*Your goal*
Copy exactly the lines of the records below, and only those lines, beginning with the line that contains "thumb cmc: (191, 289)" and ending with the line that contains "ring dip: (206, 138)".
------ Input for this task
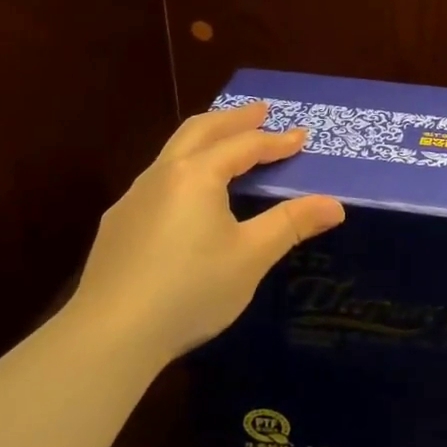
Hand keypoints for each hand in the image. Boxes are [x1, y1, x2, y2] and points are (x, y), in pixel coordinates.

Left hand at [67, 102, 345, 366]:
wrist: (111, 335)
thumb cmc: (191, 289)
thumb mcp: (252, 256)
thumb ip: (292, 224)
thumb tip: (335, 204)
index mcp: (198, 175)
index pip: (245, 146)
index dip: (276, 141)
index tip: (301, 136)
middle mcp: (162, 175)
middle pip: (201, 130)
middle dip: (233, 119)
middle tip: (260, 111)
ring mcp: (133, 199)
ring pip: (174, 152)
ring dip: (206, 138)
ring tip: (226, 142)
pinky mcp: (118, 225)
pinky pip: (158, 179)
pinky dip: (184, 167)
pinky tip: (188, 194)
------------
------ Input for this task
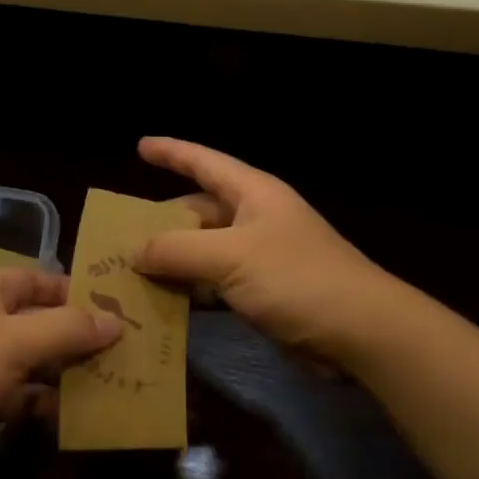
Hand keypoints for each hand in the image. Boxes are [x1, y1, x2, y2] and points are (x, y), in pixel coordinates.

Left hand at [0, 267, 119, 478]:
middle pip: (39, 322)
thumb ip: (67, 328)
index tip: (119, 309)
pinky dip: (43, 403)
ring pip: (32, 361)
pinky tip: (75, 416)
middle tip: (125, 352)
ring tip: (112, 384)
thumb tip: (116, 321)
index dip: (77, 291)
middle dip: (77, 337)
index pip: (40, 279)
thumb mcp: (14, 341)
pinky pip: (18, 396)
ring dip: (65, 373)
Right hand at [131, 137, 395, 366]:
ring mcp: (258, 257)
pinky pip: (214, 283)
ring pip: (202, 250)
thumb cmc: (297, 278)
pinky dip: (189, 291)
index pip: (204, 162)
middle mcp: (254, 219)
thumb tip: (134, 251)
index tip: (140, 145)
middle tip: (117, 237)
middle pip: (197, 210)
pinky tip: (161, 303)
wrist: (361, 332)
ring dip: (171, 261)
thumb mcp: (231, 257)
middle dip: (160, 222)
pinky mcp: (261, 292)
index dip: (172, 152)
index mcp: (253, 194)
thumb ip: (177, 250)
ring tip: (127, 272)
------------
------ Input for this task
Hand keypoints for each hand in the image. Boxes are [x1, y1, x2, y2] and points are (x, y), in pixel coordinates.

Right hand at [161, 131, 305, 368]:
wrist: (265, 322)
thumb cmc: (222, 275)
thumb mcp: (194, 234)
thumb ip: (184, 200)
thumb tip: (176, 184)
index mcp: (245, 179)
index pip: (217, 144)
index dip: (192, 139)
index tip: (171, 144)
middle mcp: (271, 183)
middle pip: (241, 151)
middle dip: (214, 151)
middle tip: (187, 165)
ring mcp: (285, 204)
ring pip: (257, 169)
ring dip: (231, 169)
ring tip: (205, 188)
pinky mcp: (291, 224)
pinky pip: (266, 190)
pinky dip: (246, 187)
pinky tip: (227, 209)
------------
*Response for this exercise*
thumb cmc: (191, 289)
thumb mcp: (252, 256)
thumb ip: (292, 224)
thumb tip: (335, 204)
index mcp: (198, 175)
index pip: (245, 146)
index dip: (276, 141)
index tip: (301, 136)
middle mcp: (162, 175)
middle pip: (201, 130)
middle dip: (233, 119)
middle tip: (260, 111)
ring mcp: (133, 199)
ring pip: (174, 152)
ring dip: (206, 138)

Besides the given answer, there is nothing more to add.